All those blog posts I’d written in the first four months were finally getting read. All the articles I was currently writing were being indexed faster by the search engines, and the inbound links from other art websites were starting to add up, too.

If I had stopped blogging or optimizing after those four months of low traffic, then these four months of high traffic would have never happened!

That’s when I really began to understand the kind of mindset that online artists need to have. I also started writing more about using blogging and SEO as a way to promote art online, because I could see how it was working for me.

But you know what’s even crazier? It didn’t stop there. With blogging and SEO, once the ball gets rolling, it doesn’t slow down.

Last Four Months

The next four months saw traffic to EmptyEasel take off. My daily average climbed to 726, and several times I had over 1300 people visit my website in a single day.

All together, the number of visits during my first year of blogging came to just over 137,000. An unthinkable number the year before. . . but now, just more concrete proof that SEO (and blogging) DOES work.
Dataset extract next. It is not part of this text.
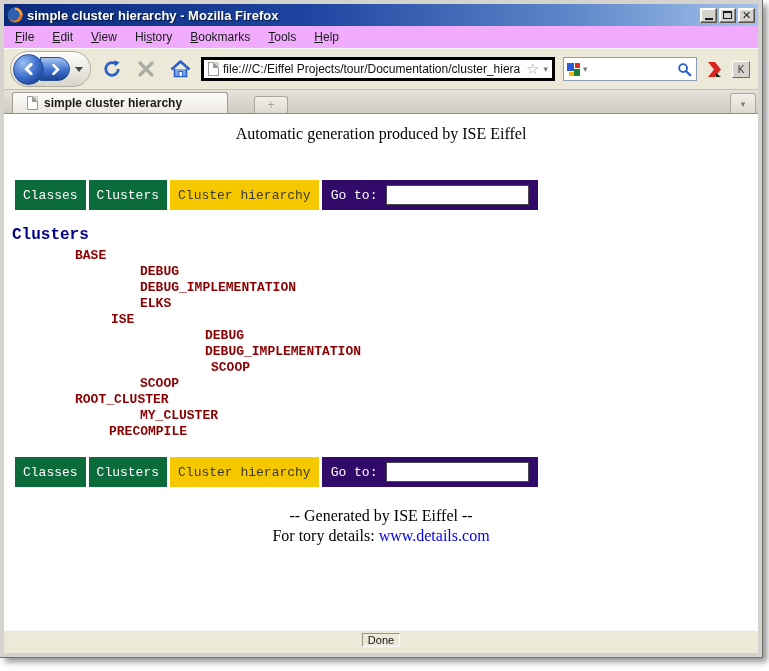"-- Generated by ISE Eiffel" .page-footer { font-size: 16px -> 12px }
Are my results typical? Based on this EmptyEasel poll from a few months ago—no. But my results are possible, and I truly believe that anyone, any artist, can do if they’re willing to adopt a long-haul mindset, and put the time and effort into it.

If you haven’t already looked through my other search engine optimization tips for artists, please do. They’re absolutely free and they’re all geared towards artists trying to promote and sell art online.

I don’t wonder anymore if they’ll work or not. I know they’ll work, because I can see the results right here, every single day.